### [Goal of the exercise]
Turn the lines below into a JSON list of strings, one string per line, skipping any blank lines and leaving out the pictures.

______________________________

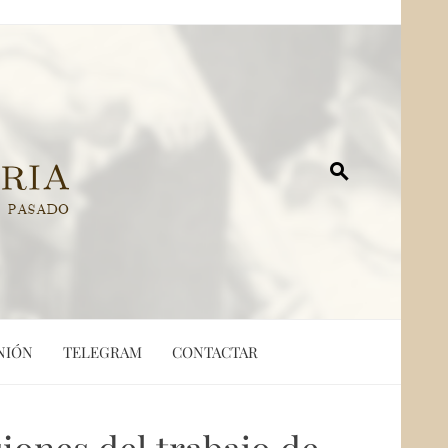
NIÓN
TELEGRAM
CONTACTAR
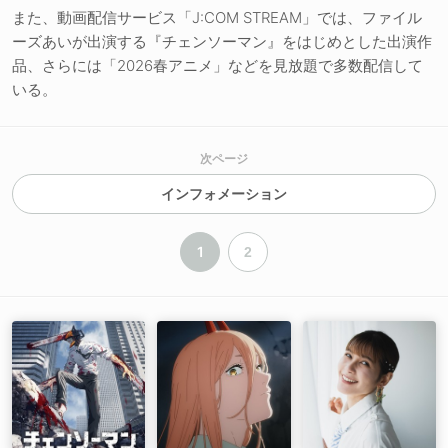
また、動画配信サービス「J:COM STREAM」では、ファイル
ーズあいが出演する『チェンソーマン』をはじめとした出演作
品、さらには「2026春アニメ」などを見放題で多数配信して
いる。
次ページ
インフォメーション
1
2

______________________________

### [Answer to this problem]
[
  "NIÓN",
  "TELEGRAM",
  "CONTACTAR",
  "また、動画配信サービス「J:COM STREAM」では、ファイル",
  "ーズあいが出演する『チェンソーマン』をはじめとした出演作",
  "品、さらには「2026春アニメ」などを見放題で多数配信して",
  "いる。",
  "次ページ",
  "インフォメーション",
  "1",
  "2"
]